Plot is the causal sequence of events in a narrative — not merely what happens, but why one event leads to another. E.M. Forster made the classic distinction: “‘The king died and then the queen died’ is a story. ‘The king died, and then the queen died of grief’ is a plot” [@forster1927]. Plot introduces causality, and causality creates meaning.
Aristotle established the foundational framework: a plot has a beginning, middle, and end, and its events should follow from each other by necessity or probability rather than mere sequence [@aristotle_poetics]. A plot whose events could be rearranged without consequence has no causal structure — it is episodic in the worst sense.

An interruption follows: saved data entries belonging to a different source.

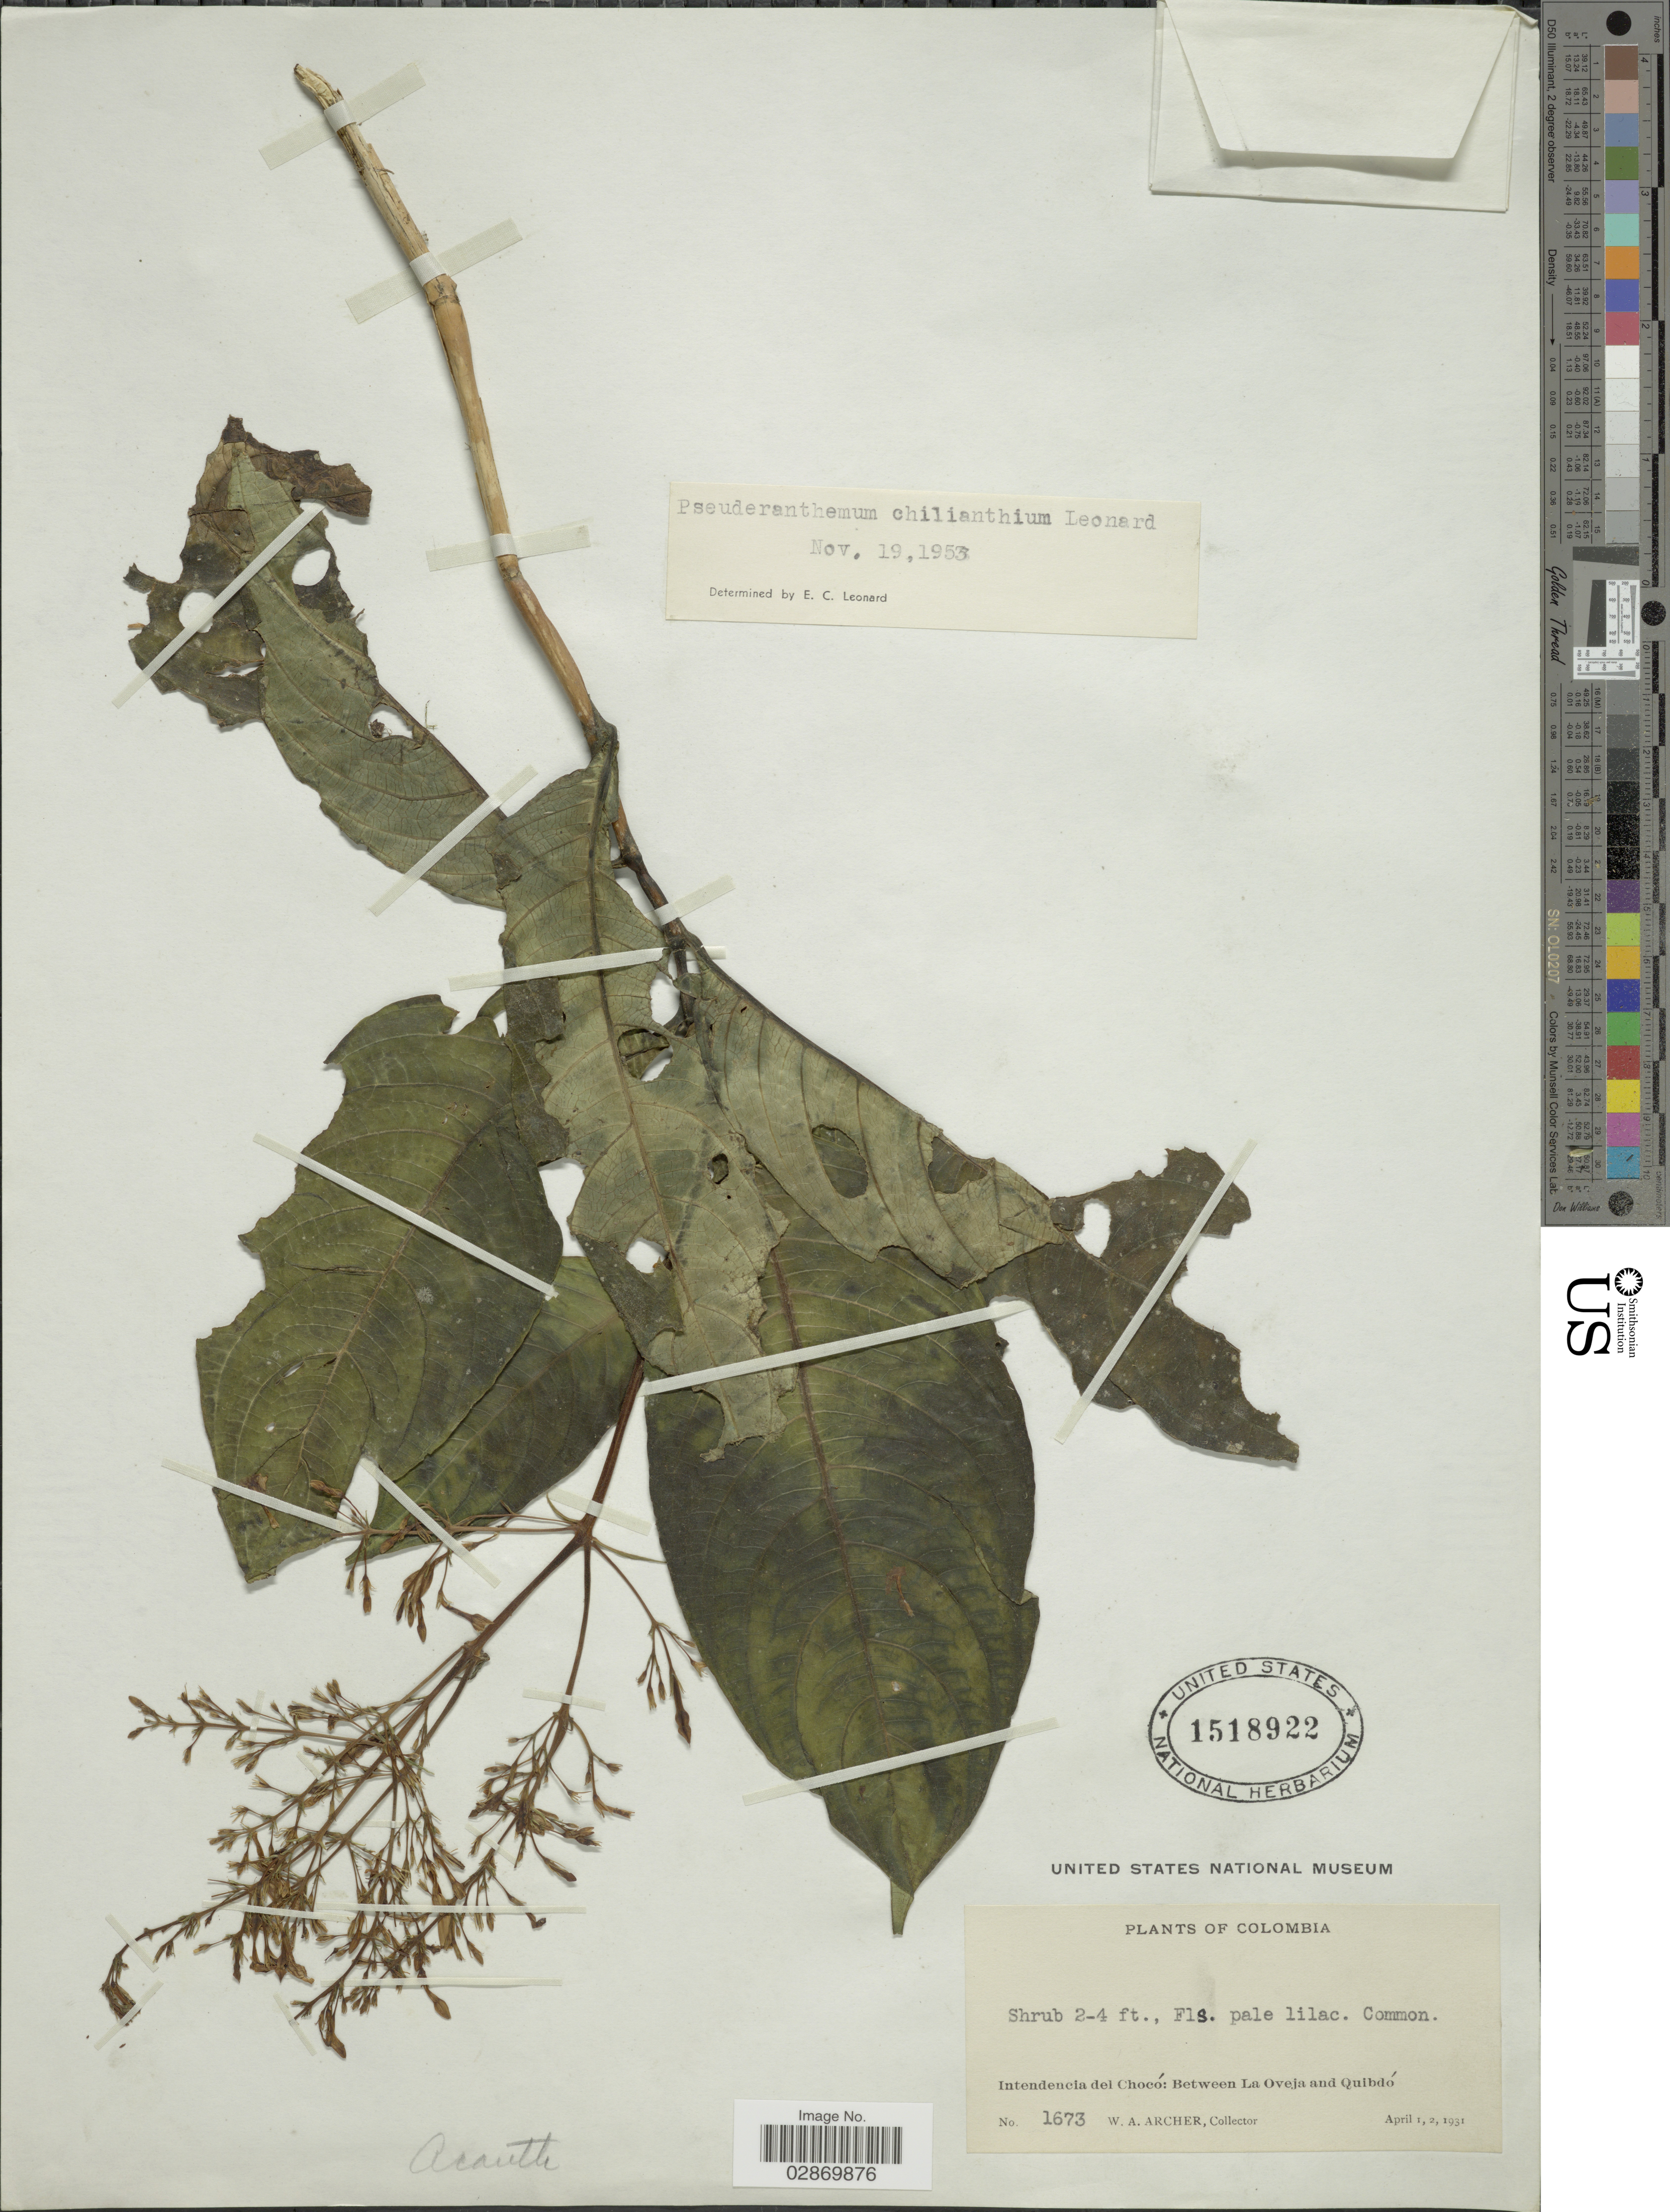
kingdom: Plantae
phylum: Tracheophyta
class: Magnoliopsida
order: Lamiales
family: Acanthaceae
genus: Pseuderanthemum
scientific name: Pseuderanthemum chilianthium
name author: Leonard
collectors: W. Archer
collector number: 1673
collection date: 1931-04-01/1931-04-02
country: Colombia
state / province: Chocó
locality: Intendencia del Chocó, Between La Oveja and Quibdó.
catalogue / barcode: US 1518922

Gustav Freytag formalized the shape of dramatic plot into five stages — exposition, rising action, climax, falling action, denouement — a model that remains useful as a descriptive tool even though many narratives diverge from it [@freytag1863]. Contemporary fiction frequently subverts Freytag’s pyramid: stories may begin at the climax, withhold exposition entirely, or replace rising action with accumulation.
Plot and character are inseparable in practice. Henry James asked: “What is character but the determination of incident? What is incident but the illustration of character?” A plot in which events happen to passive characters is melodrama; a character study in which nothing happens is portrait. The craft lies in making character and event reveal each other.